Working with experts is important for solving compliance issues. Yet some people use just about any lawyer to help them with a high-risk investigation. No one would hire someone who has never worked in a legal department to evaluate their legal department, but many seem to think anyone can evaluate a compliance program and department. I have seen people hire consultants with auditing, legal, ethical, or risk-management experience to evaluate their compliance department. Some have never worked a day of their life in a compliance department. Some have worked with part, but not all of the elements of a compliance and ethics program. That’s not good enough. We have to do a better job of defining “expertise” in the compliance profession.

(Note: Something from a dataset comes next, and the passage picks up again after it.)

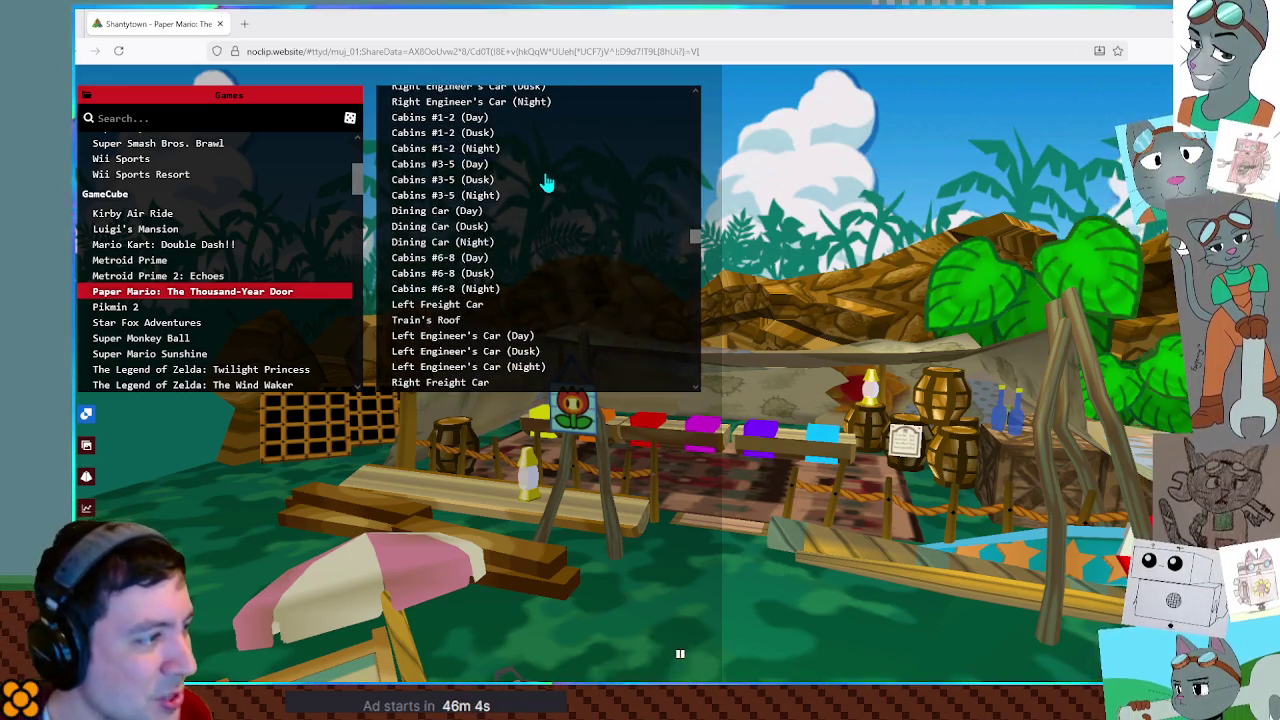
scroll(548, 183, down, 1)
scroll(548, 183, down, 2)
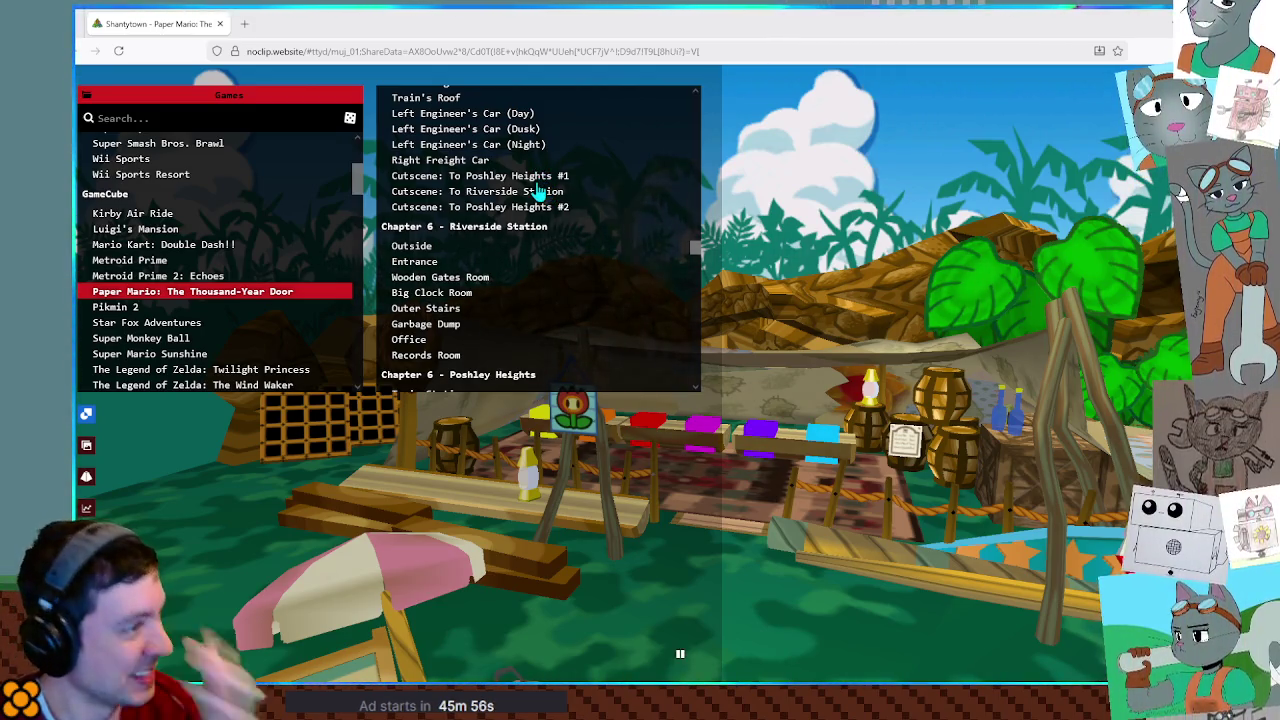
scroll(538, 191, down, 1)
scroll(538, 191, down, 1)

Roy’s Rule: When the stakes are high, don’t play it safe by using your go-to lawyer. Search the entire country for one of the top five subspecialists in the particular law you are dealing with. Find the best of the best.
Why do you think organizations like Michigan State University (MSU) and Penn State University (PSU) would not step up and stop a known sex offender? Why do you think Wells Fargo CEO John Stumpf listened to employees rationalize setting up bogus bank accounts? How was it that Enron leadership let a CFO build a financial house of cards? These leaders surrounded themselves with generalists who had no clue how bad their decisions were, because they had never been through those kinds of high-risk issues before. Their organizations’ leadership did not bring in compliance specialists who would:
Look them in the eye and tell them the truth.
Give background facts.
Cite similar cases.
Consult and confirm with other experts.
Provide relevant information to help them make the right decision.
It is dumbfounding to me why many legal departments use their go-to lawyer when a big problem comes up. Some people go to comfort food when they are stressed. I have seen legal departments use their comforting generalist lawyers on high-risk cases. Enron and many other organizations used their outside law firm for unbelievably specialized problems. It’s no wonder they got bad advice. Do you think the people who advised MSU and PSU to do nothing for years are ever going to do that again? No, they won’t. They won’t, because they now have experience dealing with sex offenders. This education came at great expense to the organizations they represented.
Roy-ism: Don’t let people learn how to deal with high-risk issues at your organization’s expense.